After the baby died the house seemed dark
And cold, as if the sun had passed it by,
Even though the month was June, and not a cloud
Troubled the brightness of the golden sky.
And it was, oh! so lonely and so still.
The kitten, undisturbed, curled on the floor,
And fifty times a day with questioning eyes
The old house-dog came to the open door,
And looked as if he said: “Why, where is Nell―
The little girl that used to play with me?
And pull my curls, and clasp my faithful neck
With tender, loving arms―where can she be?”

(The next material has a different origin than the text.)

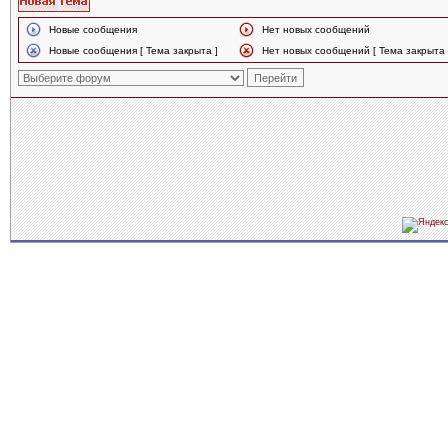
Новые сообщения
Нет новых сообщений
Новые сообщения [ Тема закрыта ]
Нет новых сообщений [ Тема закрыта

There was a new note in the plaintive song
Her pet canary sang all day to me―
A note that said: “That little merry girl,
Whose laugh was music sweet―where can she be?”
The very wind that blew from off the hills
Stole grieving thro’ the house, most lonesomely,
And sighed: “Where are the tangled curls I tossed,
The warm red cheeks I cooled―where can they be?”
Her doll sleeps in its little snowy bed―
Her oldest, shabbiest doll she loved the best―
Just as she “tucked it in” the last, last time,
With many a pat and kiss upon it pressed.
And oh, how often every day the tears
Come leaping up to my poor, aching eyes,
And I go groping blindly to that bed,
That tiny bed where her “dear dolly” lies,
And lay my face close to its battered face,
Which her dear tears and kisses washed like rain―
Yet mindful not to change one bit of lace―
And weep and sob, and weep and sob again.